# Air Temp. and HP



## WhiteFox (Sep 4, 2002)

I know it makes a big difference on forced induction engines, but how big of a difference in HP can going from say 80 degrees F down to around 40 or even lower make? (i.e. in a 1.6 liter)

[[First time poster, joy.]]


----------



## bahearn (Jul 15, 2002)

There are web sites that can give you this information with a little effort at searching.

For example:
Automotive formulas. It's a Hardley-Ableson site but the formulas are generic.

There's a link to air density calculation.

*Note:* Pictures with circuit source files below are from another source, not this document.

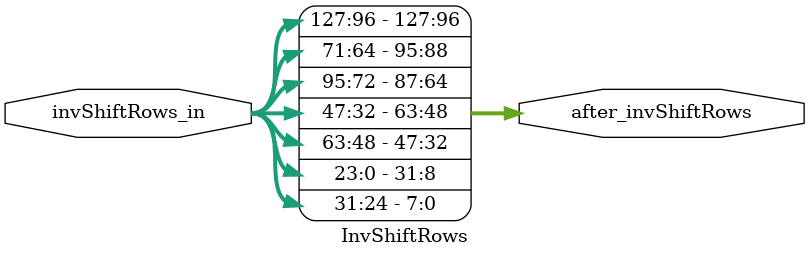
<source format=v>
module InvShiftRows(
  input wire [127:0] invShiftRows_in,  //  Đầu vào từ AddRoundKey
  output wire [127:0] after_invShiftRows // Đầu ra sau khi dịch ngược
);
  
  // Row 0: No shift
  assign after_invShiftRows[127:120] = invShiftRows_in[127:120];
  assign after_invShiftRows[119:112] = invShiftRows_in[119:112];
  assign after_invShiftRows[111:104] = invShiftRows_in[111:104];
  assign after_invShiftRows[103:96]  = invShiftRows_in[103:96];

  // Row 1: Right shift by 1 byte
  assign after_invShiftRows[95:88]   = invShiftRows_in[71:64];
  assign after_invShiftRows[87:80]   = invShiftRows_in[95:88];
  assign after_invShiftRows[79:72]   = invShiftRows_in[87:80];
  assign after_invShiftRows[71:64]   = invShiftRows_in[79:72];

  // Row 2: Right shift by 2 bytes
  assign after_invShiftRows[63:56]   = invShiftRows_in[47:40];
  assign after_invShiftRows[55:48]   = invShiftRows_in[39:32];
  assign after_invShiftRows[47:40]   = invShiftRows_in[63:56];
  assign after_invShiftRows[39:32]   = invShiftRows_in[55:48];

  // Row 3: Right shift by 3 bytes
  assign after_invShiftRows[31:24]   = invShiftRows_in[23:16];
  assign after_invShiftRows[23:16]   = invShiftRows_in[15:8];
  assign after_invShiftRows[15:8]    = invShiftRows_in[7:0];
  assign after_invShiftRows[7:0]     = invShiftRows_in[31:24];

endmodule

</source>
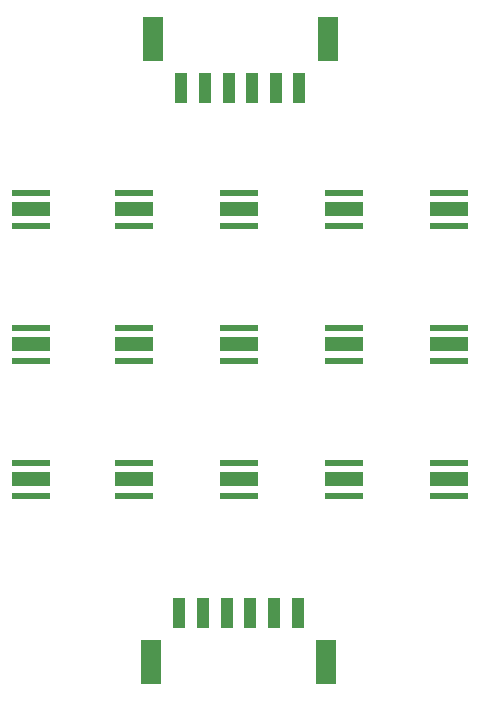
<source format=gbr>
G04 EAGLE Gerber RS-274X export*
G75*
%MOMM*%
%FSLAX34Y34*%
%LPD*%
%INSolderpaste Top*%
%IPPOS*%
%AMOC8*
5,1,8,0,0,1.08239X$1,22.5*%
G01*
G04 Define Apertures*
%ADD10R,1.000000X2.500000*%
%ADD11R,1.800000X3.800000*%
%ADD12R,3.300000X0.500000*%
%ADD13R,3.300000X1.300000*%
D10*
X152400Y114300D03*
X172400Y114300D03*
X192400Y114300D03*
X212400Y114300D03*
X232400Y114300D03*
X252400Y114300D03*
D11*
X128400Y72800D03*
X276400Y72800D03*
D10*
X254000Y558800D03*
X234000Y558800D03*
X214000Y558800D03*
X194000Y558800D03*
X174000Y558800D03*
X154000Y558800D03*
D11*
X278000Y600300D03*
X130000Y600300D03*
D12*
X26660Y241330D03*
X26660Y213330D03*
D13*
X26660Y227330D03*
D12*
X26660Y355630D03*
X26660Y327630D03*
D13*
X26660Y341630D03*
D12*
X26660Y469930D03*
X26660Y441930D03*
D13*
X26660Y455930D03*
D12*
X114300Y241330D03*
X114300Y213330D03*
D13*
X114300Y227330D03*
D12*
X114300Y355630D03*
X114300Y327630D03*
D13*
X114300Y341630D03*
D12*
X114300Y469930D03*
X114300Y441930D03*
D13*
X114300Y455930D03*
D12*
X203200Y241330D03*
X203200Y213330D03*
D13*
X203200Y227330D03*
D12*
X203200Y355630D03*
X203200Y327630D03*
D13*
X203200Y341630D03*
D12*
X203200Y469930D03*
X203200Y441930D03*
D13*
X203200Y455930D03*
D12*
X292100Y241330D03*
X292100Y213330D03*
D13*
X292100Y227330D03*
D12*
X292100Y355630D03*
X292100Y327630D03*
D13*
X292100Y341630D03*
D12*
X292100Y469930D03*
X292100Y441930D03*
D13*
X292100Y455930D03*
D12*
X381000Y241330D03*
X381000Y213330D03*
D13*
X381000Y227330D03*
D12*
X381000Y355630D03*
X381000Y327630D03*
D13*
X381000Y341630D03*
D12*
X381000Y469930D03*
X381000Y441930D03*
D13*
X381000Y455930D03*
M02*

</source>
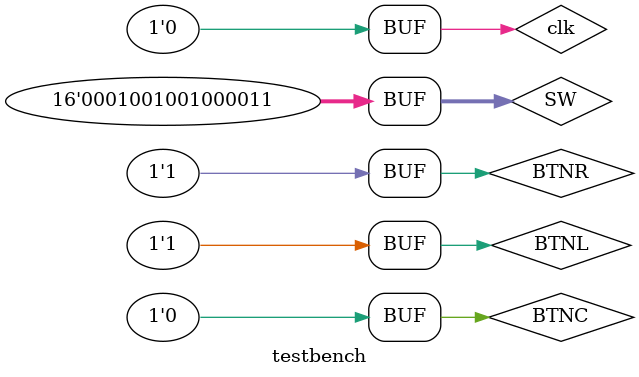
<source format=sv>
`timescale 1ns / 1ps


//module testbench( );
//    logic clk;
//    logic reset;
//    logic [31:0] writedata,dataadr;
//    logic memwrite;
    
//    top dut(clk,reset,writedata,dataadr,memwrite);
    
//    initial
//        begin
//            reset<=1;
//            #22; reset<=0;
//        end
     
//     always
//        begin
//            clk<=1;
//            #5;clk<=0;#5;
//        end
        
//     always @(negedge clk)
//        begin
//            if(memwrite) begin
//                if(dataadr===84&writedata===7)
//                begin
//                    $display("Simulation succeeded");
//                    $stop;
//                end 
//                else if(dataadr!==80)begin
//                    $display("Simulation failed");
//                    $stop;
//                end
//             end
//         end
//endmodule
module testbench();
    logic clk;
    logic BTNC,BTNL,BTNR;
    logic [15:0]SW;
    logic [7:0] AN;
    logic [6:0]A2G;
    
    top test(clk,BTNC,BTNL,BTNR,SW,AN,A2G);
    initial
    begin
        BTNC<=1;
        #10;
        BTNC<=0;
        #10;
        BTNL<=1;
        #10;
        BTNL<=0;
        #10;
        SW<=16'b0001_0010_0100_0011;
        BTNR<=1;
        BTNL<=1;
     end
        
     always begin
        clk<=1;
        #5;
        clk<=0;
        #5;
     end

endmodule

</source>
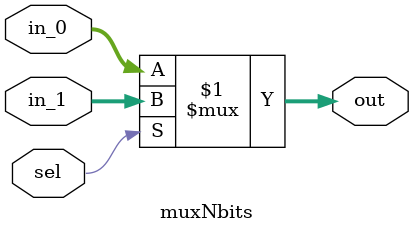
<source format=v>
module muxNbits
#(parameter N=5)(
    input [N-1:0] in_0, in_1,
    input sel,
    output [N-1:0] out
);
assign out = sel ? in_1 : in_0;
endmodule

</source>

Using your requested temperature difference (but the other params are pulled out of my butt),

80 ºF, 0% relative humidity, 29.92" Hg at sea level = 96.1 corrected air density (no units given).

40 ºF, 0% relative humidity, 29.92" Hg at sea level = 103.8 corrected air density (no units given).

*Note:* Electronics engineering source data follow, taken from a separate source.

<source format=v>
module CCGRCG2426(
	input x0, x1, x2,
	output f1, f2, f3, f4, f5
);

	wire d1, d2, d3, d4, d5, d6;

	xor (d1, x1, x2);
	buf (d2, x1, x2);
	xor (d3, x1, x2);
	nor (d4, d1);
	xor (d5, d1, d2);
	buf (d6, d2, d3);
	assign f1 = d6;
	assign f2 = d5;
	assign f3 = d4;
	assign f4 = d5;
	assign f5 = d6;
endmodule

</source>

(I presume the answer is percent of standard day, 29.92" Hg, 59 ºF, 0% relative humidity, sea level).

At standard conditions, SR20DE outputs 140 hp. At 40 ºF it makes 145 hp, at 80 ºF, it makes 135 hp.


----------



## WhiteFox (Sep 4, 2002)

Thank you very much for helping me out, I had no idea how to search on that kind of subject. I'm keeping that page bookmarked for future reference. Again, thanks


----------



## Guest (Sep 21, 2002)

Here's a good site to determine what you would have ran had the weather been different. 

http://xs-fx.com/da/ws.htm


----------